Metin alıntısı =
BM Güvenlik Konseyi, Husilerin Suudi Arabistan'ın güneyine yönelik saldırısını 'şiddetle' kınadı

ABD, Husilere intihar drone motoru tedarik eden Çinli şirkete yaptırım uyguladı.

Husiler, İran'ın desteğiyle askeri yeteneklerini geliştirmek için ateşkesten yararlandı (Reuters)
Husiler, İran'ın desteğiyle askeri yeteneklerini geliştirmek için ateşkesten yararlandı (Reuters)
TT

BM Güvenlik Konseyi, Husilerin Suudi Arabistan'ın güneyine yönelik saldırısını 'şiddetle' kınadı

Husiler, İran'ın desteğiyle askeri yeteneklerini geliştirmek için ateşkesten yararlandı (Reuters)
Husiler, İran'ın desteğiyle askeri yeteneklerini geliştirmek için ateşkesten yararlandı (Reuters)

Birleşmiş Milletler (BM) Güvenlik Konseyi, Suudi Arabistan'ın güney sınırına düzenlenen ve "Meşru Hükümeti Destekleme Koalisyonu" bünyesinde görev yapan Bahreyn güçlerinden 4 askerin öldürülmesine yol açan son Husi saldırısını güçlü bir şekilde kınadı ve bu saldırıyı ‘tehlikeli bir tehdit’ olarak nitelendirdi.

BM Güvenlik Konseyi dün (Cuma) yaptığı açıklamada saldırıyı kınadı. Bu kınama, Husilere ve İran'a intihar uçağı motorları sağlayan Çinli bir kuruluşa yönelik ABD yaptırımlarının uygulanmasının ardından geldi. Güvenlik Konseyi, Husi saldırısını "özellikle Yemen'de barış sürecine ve bölgesel istikrara yönelik ciddi bir tehdit" olarak nitelendirdi ve Husilere "terörist saldırılara" son verme çağrısında bulundu. Şarku’l Avsat’ın edindiği bilgiye göre konsey ayrıca Suudi Arabistan sınırına yakın şehirlerdeki altyapıların hedef alınması konusundaki endişesini de yineledi.

Görevleriniz =
1 > Haber metnine göre son Husi saldırısında Bahreyn güçlerinden kaç asker öldü?
2 > Aşağıdaki ifadeler haber metniyle uyuşuyor mu? Her biri için evet ya da hayır deyin ve karar veren sözleri metinden aynen alıntılayın.
(a) Güvenlik Konseyi açıklamasını pazartesi günü yaptı.
(b) ABD yaptırımları Çinli bir kuruluşa yönelikti.
(c) Konsey, Husilere "terörist saldırılara" son verme çağrısında bulundu.
3 > Haber metninde "Birleşmiş Milletler (BM)" sözleriyle başlayan bölümü, "tehdit’ olarak nitelendirdi." sözleri de dahil olmak üzere, hiç değiştirmeden çıkarın.

Veri parçaları =
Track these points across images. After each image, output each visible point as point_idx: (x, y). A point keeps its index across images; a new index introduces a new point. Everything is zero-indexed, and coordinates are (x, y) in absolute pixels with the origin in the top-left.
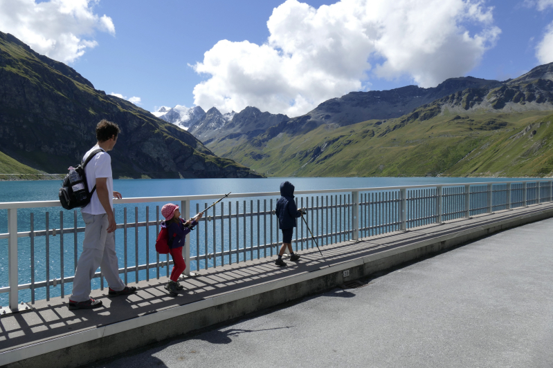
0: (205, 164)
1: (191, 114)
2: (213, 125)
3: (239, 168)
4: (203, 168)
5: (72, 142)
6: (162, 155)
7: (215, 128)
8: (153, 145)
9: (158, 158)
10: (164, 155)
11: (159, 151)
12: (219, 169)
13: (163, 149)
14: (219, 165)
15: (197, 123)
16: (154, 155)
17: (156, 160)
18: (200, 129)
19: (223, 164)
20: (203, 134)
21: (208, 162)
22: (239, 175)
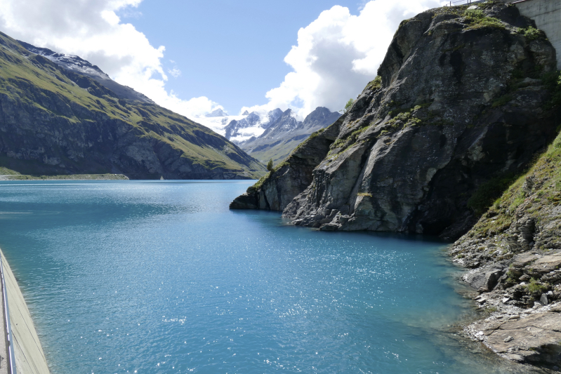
0: (191, 166)
1: (271, 116)
2: (286, 126)
3: (227, 170)
4: (189, 170)
5: (40, 148)
6: (147, 157)
7: (288, 130)
8: (137, 149)
9: (143, 161)
10: (149, 158)
11: (144, 154)
12: (206, 171)
13: (148, 152)
14: (207, 167)
15: (273, 126)
16: (139, 158)
17: (141, 163)
18: (274, 131)
19: (212, 166)
20: (276, 136)
21: (195, 165)
22: (225, 176)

Madde madde yanıtlar =
1 > 4 asker öldü.

2 >
(a) Hayır: "BM Güvenlik Konseyi dün (Cuma) yaptığı açıklamada saldırıyı kınadı."
(b) Evet: "Husilere ve İran'a intihar uçağı motorları sağlayan Çinli bir kuruluşa yönelik ABD yaptırımlarının uygulanmasının ardından geldi."
(c) Evet: "Husilere "terörist saldırılara" son verme çağrısında bulundu."

3 >
Birleşmiş Milletler (BM) Güvenlik Konseyi, Suudi Arabistan'ın güney sınırına düzenlenen ve "Meşru Hükümeti Destekleme Koalisyonu" bünyesinde görev yapan Bahreyn güçlerinden 4 askerin öldürülmesine yol açan son Husi saldırısını güçlü bir şekilde kınadı ve bu saldırıyı ‘tehlikeli bir tehdit’ olarak nitelendirdi.